While the FDA has spoken against antimicrobial use in livestock in the past, yesterday’s unequivocal statement from the FDA is a stronger rhetorical step towards affirming the links between animal antibiotic use and the development of antibiotic resistance. From the FDA’s press release: “[b]ecause it is well established that all uses of antimicrobial drugs, in both humans and animals, contribute to the development of antimicrobial resistance, it is important to use these drugs only when medically necessary…Today, the FDA is issuing three documents that will help veterinarians, farmers and animal producers use medically important antibiotics judiciously in food-producing animals by targeting their use to only address diseases and health problems.” The “three documents” released yesterday are the following:
- The final draft of a set of recommendations aimed at “phasing out the agricultural production use of medically important drugs and phasing in veterinary oversight of therapeutic uses of these drugs”

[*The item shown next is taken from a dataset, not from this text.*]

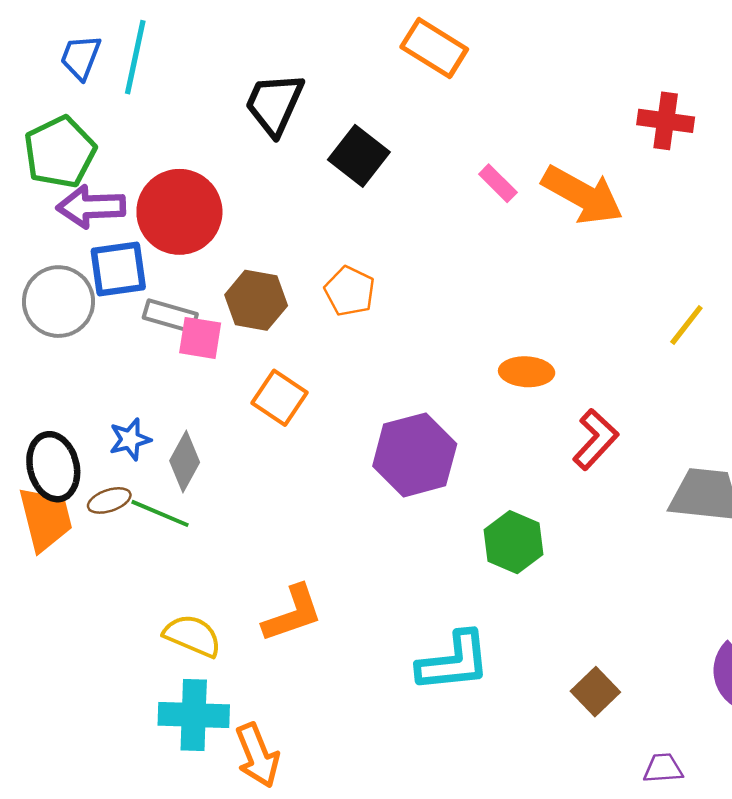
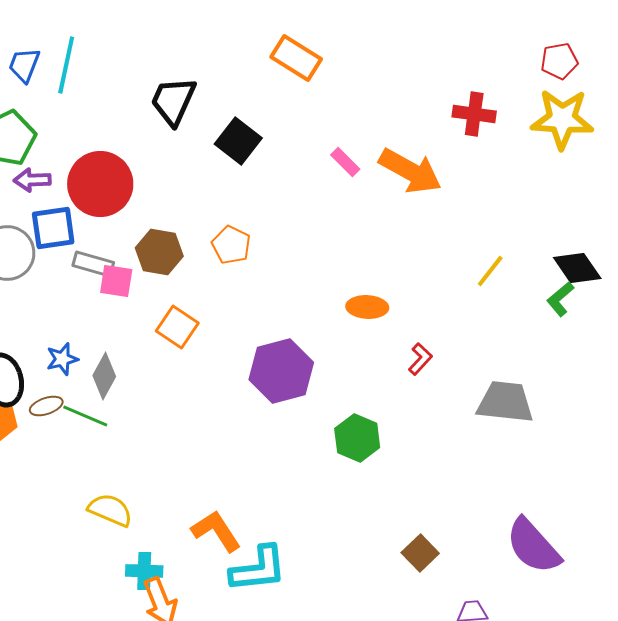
purple arrow: (91, 207) -> (32, 180), size x0.7
red L-shape: (595, 439) -> (420, 359), size x0.7
orange L-shape: (293, 614) -> (216, 531), moved, turned -104
cyan L-shape: (454, 662) -> (258, 569), moved
cyan cross: (194, 715) -> (144, 571), moved, size x0.7

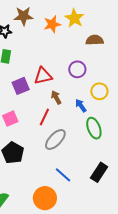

- New draft guidance to help drug companies revise drug labels towards antimicrobial use that is necessary for animal health, with veterinary supervision
- A draft document which outlines veterinary oversight for antimicrobials in animal feed
But despite the strong sentiment about the importance of preserving antimicrobials for medically necessary purposes, the FDA guidance lacks some of the teeth that stewardship advocates have been seeking. The Center for Science in the Public Interest called the announcement “tragically flawed,” because it depends entirely on the industry’s voluntary compliance with the guidance document. Similarly, Margaret Mellon of the Union of Concerned Scientists challenged the agency on its strategy, saying:
“The approach announced represents a bold, well-intentioned attempt by the FDA to persuade an entire industry to voluntarily abandon claims that allow them to sell a large number of lucrative products. The agency should be congratulated for finally taking action on a serious and long-neglected public health issue, but we’re deeply skeptical that the approach will work.”
And, there are concerns about the definition of "judicious use." Although the guidance disallows antibiotics for growth promotion purposes, Tom Philpott at Mother Jones suggests that, in practice, it may be difficult to distinguish the small doses of antibiotics administered for growth promotion from the small doses administered to prevent disease. What’s the point, he argues, if compliance with the new guidelines won’t change practice?
Regulatory action, and enforcing a ban on a large number of antimicrobials for “production” purposes, would likely be a large undertaking for the agency, which notes that a ban on a single drug could result in years of legal appeals. But that concern doesn’t offset the unease that some groups feel towards the agency’s current strategy. While FDA states that it will evaluate the success of the voluntary program in three years, organizations like UCS and CSPI will likely continue to put pressure on the agency to do more. And as they do, the FDA has given those groups yet another powerful statement for which they can be held accountable.